“Como você não percebeu, por 17 anos, que não era uma garota?”. A pergunta feita a Tosiek (Alin Szewcyk) em certa altura de “Fanfic” não tem uma resposta exata, mas o protagonista, uma pessoa trans não-binarie que atende pelos pronomes masculinos, responde com o olhar e com a expressão de quem também não sabe explicar.
Dirigido por Marta Karwowska, “Fanfic” é um filme sobre descobertas e amadurecimento. Quando conhecemos Tosiek, ele ainda atende pelo nome de Tosia e se veste como uma menina adolescente de 17 anos. O texto não traz essas questões de imediato, mas já as ensaia em histórias paralelas que conta a partir dos textos escritos pelo protagonista. Neste mundo, mostrado como parte de um mundo etéreo, Tosia já se vê como um homem, quase um cosplay de Kurt Cobain, à frente de uma banda de rock.
A vida de Tosia/Tosiek parece mudar quando ela conhece Leon (Jan Cieciara), um novo aluno por quem cria um interesse complexo e correspondido. Leon é gay, o que torna a relação entre eles ainda mais estranha para o olhar de alguns. “Fanfic” é ótimo e sensível ao lidar com a questão de gênero e a sexualidade de seus personagens, sem abusar do didatismo, mas deixando claro a diferença entre gênero e orientação sexual.
É muito interessante como o filme tira a questão do gênero de seu centro e se estrutura como um drama romântico com personagens LGBTIAP+. A transformação de Tosiek é visível – antes preso a roupas e convenções femininas, incomodado com o próprio corpo, ele se liberta ao se ver com roupas de Leon.
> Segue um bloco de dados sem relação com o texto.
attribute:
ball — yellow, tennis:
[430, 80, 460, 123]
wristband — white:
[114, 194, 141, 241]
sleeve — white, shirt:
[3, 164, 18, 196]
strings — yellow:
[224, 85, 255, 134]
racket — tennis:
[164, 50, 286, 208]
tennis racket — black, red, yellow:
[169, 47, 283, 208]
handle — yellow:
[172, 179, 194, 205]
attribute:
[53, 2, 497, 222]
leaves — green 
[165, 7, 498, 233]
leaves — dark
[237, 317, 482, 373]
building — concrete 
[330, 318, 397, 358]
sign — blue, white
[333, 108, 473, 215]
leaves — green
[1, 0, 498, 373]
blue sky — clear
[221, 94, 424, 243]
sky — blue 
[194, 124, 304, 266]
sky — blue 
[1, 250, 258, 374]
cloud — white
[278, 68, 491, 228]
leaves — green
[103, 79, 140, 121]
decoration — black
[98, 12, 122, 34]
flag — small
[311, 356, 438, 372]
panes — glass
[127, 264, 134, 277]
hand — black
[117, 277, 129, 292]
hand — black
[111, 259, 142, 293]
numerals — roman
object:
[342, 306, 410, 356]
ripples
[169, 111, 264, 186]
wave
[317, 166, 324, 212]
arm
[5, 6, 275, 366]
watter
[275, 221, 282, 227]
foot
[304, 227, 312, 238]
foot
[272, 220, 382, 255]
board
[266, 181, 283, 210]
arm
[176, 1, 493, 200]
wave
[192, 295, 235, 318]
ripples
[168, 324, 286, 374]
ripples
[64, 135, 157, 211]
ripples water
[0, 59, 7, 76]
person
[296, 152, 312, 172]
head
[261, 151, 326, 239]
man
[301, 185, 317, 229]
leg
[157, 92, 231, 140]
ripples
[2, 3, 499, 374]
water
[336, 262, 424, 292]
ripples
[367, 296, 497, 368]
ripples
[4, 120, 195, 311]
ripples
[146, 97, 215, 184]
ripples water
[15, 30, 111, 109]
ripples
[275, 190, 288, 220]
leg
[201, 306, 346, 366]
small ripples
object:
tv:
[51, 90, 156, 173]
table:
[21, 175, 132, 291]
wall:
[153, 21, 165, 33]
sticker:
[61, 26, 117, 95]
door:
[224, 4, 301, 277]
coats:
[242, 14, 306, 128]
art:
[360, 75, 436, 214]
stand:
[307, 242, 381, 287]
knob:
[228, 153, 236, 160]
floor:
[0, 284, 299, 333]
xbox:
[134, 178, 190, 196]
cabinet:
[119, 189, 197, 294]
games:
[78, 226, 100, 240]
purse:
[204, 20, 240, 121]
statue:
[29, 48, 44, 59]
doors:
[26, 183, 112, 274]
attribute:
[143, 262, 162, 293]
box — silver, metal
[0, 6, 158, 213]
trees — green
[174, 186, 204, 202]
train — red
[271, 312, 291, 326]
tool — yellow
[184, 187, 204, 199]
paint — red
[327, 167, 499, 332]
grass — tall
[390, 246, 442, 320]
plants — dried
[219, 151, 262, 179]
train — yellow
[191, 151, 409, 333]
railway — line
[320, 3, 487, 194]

É o momento em que eles se conectam além da atração física, mas em suas complicações e lutas por autoaceitação.
“Fanfic” é delicado na maior parte do tempo, mas também recorre a alguns clichês para ganhar força dramática. Tosiek vira alvo de transfobia nas redes, entre alunos, e busca descobrir o responsável por tudo aquilo. Mesmo que o arco nunca funcione como deveria, ele, talvez até involuntariamente, constrói as relações do personagem com o mundo; poucas pessoas realmente o questionam sobre seu gênero, a questão é muito mais pessoal. O roteiro leva esse questionamento mais para um conflito de gerações – o pai de Tosiek acha que a “filha” quer chamar a atenção dele, por sua ausência, e que tudo se resolveria com um passeio no parque. Ao fim, porém, ele mesmo percebe que o filho sempre esteve ali.
O roteiro ainda introduz uma professora insuportável que representa as instituições, o controle e a padronização de pensamentos e comportamentos. Ela questiona uma jovem por ser bonita demais, de causar uma distração para os outros alunos, questiona as roupas que Tosiek passa a usar… É o velho mundo, são as velhas convenções que não aceitam o fato de não estarem certas e de não mais possuírem o controle da narrativa social.
“Fanfic” também tem problemas. Toda a parte dos escritos de Tosiek é subestimada pelo roteiro mesmo que a narrativa paralela funciona como a representação do conflito interno do protagonista. O filme também tem algumas viradas muito imediatas e conflitos mal resolvidos, como o arco do cyberbullying sofrido por Tosiek.
Ainda assim, dede forma geral, “Fanfic” funciona pela sensibilidade e pela naturalidade com que trata assuntos que a dramaturgia normalmente prefere transformar em conflito. Trata-se de uma história de amor, de descobertas e autoconhecimento, uma jornada íntima que se transforma num clichê romântico confortável justamente quando Tosiek finalmente se sente confortável em sua própria vida.